There are 3 comments

  1. Margot

    Dear New Paltz:

    Prospect Street between Main and John Street is so brutally pot-hole butchered and has been, yet the town won’t pave the street.

    The town “code” and its approval process have kept a building and business owner from being able to complete their business on Main Street despite the fact that New Paltz is the party responsible for totally missing the details in their claim of exceeding the height restriction. This builidng sits empty, unfinished and sends a crazy negative message.

    The town “code” allows the Rock Yoga Building to have a hot mess of signage, yard “ornaments” and other stuff litering the visual landscape on Main Street.

    The town “code” allows the abandoned and grafitti covered diner at the Thruway to sit empty and be a drain on our local lack of tax revenue.

    The town “code” has held up CVS-Five Guys and the jobs, services, and tax revenue that we could be receiving from this property.

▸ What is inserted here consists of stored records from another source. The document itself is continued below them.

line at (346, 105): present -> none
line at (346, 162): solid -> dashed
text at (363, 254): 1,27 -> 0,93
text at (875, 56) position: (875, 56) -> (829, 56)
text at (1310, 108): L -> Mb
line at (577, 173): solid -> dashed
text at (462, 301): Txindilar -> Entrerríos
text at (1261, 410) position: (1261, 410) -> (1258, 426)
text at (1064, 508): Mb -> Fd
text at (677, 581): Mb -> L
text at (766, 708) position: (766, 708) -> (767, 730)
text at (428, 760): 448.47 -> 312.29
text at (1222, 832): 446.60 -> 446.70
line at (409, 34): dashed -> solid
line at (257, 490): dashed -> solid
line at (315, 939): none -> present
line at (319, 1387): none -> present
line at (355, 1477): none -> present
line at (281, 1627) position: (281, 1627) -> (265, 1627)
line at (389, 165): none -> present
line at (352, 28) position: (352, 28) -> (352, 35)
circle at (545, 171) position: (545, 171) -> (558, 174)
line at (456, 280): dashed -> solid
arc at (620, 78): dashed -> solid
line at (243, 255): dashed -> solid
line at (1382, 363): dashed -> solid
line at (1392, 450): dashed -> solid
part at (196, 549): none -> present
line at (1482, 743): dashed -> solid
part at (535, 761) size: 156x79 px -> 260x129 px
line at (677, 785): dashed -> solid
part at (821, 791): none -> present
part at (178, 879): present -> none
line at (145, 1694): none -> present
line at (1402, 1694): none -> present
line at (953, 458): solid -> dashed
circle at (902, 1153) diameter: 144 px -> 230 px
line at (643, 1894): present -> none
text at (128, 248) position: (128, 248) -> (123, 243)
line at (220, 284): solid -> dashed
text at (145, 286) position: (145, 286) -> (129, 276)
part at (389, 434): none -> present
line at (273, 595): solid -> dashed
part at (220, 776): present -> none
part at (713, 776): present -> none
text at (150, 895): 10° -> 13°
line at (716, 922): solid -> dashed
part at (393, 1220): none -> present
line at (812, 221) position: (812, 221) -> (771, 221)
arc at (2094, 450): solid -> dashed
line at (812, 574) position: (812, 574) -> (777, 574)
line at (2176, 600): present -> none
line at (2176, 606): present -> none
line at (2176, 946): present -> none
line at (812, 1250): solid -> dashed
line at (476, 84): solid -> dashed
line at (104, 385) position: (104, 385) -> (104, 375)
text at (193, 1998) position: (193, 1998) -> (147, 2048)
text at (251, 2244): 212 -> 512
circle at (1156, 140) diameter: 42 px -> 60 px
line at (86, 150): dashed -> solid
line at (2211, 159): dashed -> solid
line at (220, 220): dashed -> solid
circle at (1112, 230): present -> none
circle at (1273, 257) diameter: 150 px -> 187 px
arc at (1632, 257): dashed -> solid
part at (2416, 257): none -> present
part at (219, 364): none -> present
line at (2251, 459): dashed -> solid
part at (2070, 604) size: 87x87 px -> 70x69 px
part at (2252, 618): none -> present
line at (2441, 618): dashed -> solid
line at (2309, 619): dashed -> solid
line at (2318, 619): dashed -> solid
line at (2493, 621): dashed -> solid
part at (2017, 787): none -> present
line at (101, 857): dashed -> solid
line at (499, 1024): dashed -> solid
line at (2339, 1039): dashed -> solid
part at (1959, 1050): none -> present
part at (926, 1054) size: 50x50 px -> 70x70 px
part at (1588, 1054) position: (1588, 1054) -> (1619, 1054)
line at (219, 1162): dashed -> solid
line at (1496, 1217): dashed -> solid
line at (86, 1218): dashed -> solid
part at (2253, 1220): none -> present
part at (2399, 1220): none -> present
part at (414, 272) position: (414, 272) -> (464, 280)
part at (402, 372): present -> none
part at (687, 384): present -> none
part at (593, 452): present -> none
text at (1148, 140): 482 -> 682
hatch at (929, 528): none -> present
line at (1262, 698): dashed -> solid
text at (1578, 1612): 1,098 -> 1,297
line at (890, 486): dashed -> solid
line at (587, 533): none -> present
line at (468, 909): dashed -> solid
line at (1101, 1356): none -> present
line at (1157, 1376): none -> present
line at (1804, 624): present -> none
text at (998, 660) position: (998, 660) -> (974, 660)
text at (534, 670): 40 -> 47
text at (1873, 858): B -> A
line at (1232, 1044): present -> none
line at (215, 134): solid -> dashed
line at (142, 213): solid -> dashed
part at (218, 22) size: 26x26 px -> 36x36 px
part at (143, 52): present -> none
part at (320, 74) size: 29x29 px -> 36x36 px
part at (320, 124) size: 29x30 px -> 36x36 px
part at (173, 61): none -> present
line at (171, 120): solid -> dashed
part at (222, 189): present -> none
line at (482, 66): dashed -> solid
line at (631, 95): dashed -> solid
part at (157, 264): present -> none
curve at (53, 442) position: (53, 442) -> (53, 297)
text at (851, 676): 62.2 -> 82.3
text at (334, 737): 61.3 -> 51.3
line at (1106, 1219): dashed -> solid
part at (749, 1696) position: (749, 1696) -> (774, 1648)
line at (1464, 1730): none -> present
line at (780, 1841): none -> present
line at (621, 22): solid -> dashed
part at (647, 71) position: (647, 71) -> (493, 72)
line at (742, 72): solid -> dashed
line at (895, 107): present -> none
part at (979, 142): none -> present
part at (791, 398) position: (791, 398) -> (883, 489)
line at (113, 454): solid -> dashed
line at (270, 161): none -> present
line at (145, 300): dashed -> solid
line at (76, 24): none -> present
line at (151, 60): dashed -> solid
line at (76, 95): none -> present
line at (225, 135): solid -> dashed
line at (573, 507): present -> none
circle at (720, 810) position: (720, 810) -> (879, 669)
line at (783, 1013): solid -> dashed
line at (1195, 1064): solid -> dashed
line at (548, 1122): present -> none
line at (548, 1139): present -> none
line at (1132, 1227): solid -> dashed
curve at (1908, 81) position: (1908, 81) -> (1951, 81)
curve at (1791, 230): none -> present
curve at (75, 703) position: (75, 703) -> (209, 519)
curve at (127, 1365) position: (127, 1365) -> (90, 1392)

    The town “code” allows the old cup cake shop to sit empty, deteriorating, and holding up the prospect of new hotel rooms and a fresh building on that site.

    The town “code” doesn’t hold property owner accountable so we have acid-yello paint used on commercial builidings; we don’t encourage the China Restaurant to at least paint their building, and conceal the grease vents spraying the Chase parking lot with smoke and grease.

    Oh, and we do not have ANY reliable source of drinking water. For real.

    New Paltz needs to pull it’s head our of its ___________________ and stop blocking new positive projects; stop fighting the process that would benefit all of us…and yet they just choose to tinker and walk at a snail’s pace on historic review boards and PC nonsense.

    Where the hell is our leadership, our vision, and our future???!?!?!?!?!??!?!?!?!??!?!?

    1. Just Braying

      Prospect street between Main Street and john street is in the village, not the town. Prospect becomes town on the north side of Henry W.
      The former yarns on main street is in the village, not the town.
      The college diner is paying the same taxes now as it was before it was closed. It uses Sewer 6 district, which is town run and has nothing to do with the village’s sewer treatment plant .
      The proposed CVS store is classified by the town assessor as “wetlands” and is federally protected. That land used to be owned by the County, which paid no taxes on it. Now that land pays taxes, but cannot be developed without getting potable water from the Village, which is why a village landlord sits at the head of the Town’s planning board and is a town employee simultaneously.
      The cup-cake shop is still paying the same real property taxes it did before it was closed, and there is no reason for the owner to do nothing with his property if he so chooses.
      The China restaurant is in the village, not the town.
      In 1970, the city of new york water bureau announced that 50 years hence, all the 75 municipalities that get water from them should build a back-up water system by the year 2020. Of the 75, 74 did, but not the village of new Paltz.
      An historian is a prophet in reverse.
      If you need vision, see an optometrist. In the future, you can see the leadership at town board meetings, zoning board meetings, planning board meetings and village trustee meetings, village planning board meetings and village zoning board meetings. The Board of Assessment Review meeting is at the end of May, once a year, not held in public as required, by law but sequestered in a private conference room up at the buildings by the town dump. The village has no dump of its own, but does have spring and fall pickups, When the town tried an annual pickup, a local business dumped all its used tires out at 1 miller lane, and the cost of removing them was so high. it broke the budge and the town never had a spring pickup again.

      The village and town thrive on the confusion of the town and village taxpayers and that’s just how they like it in order to prosper for themselves.
      As they say in tag “You’re it.”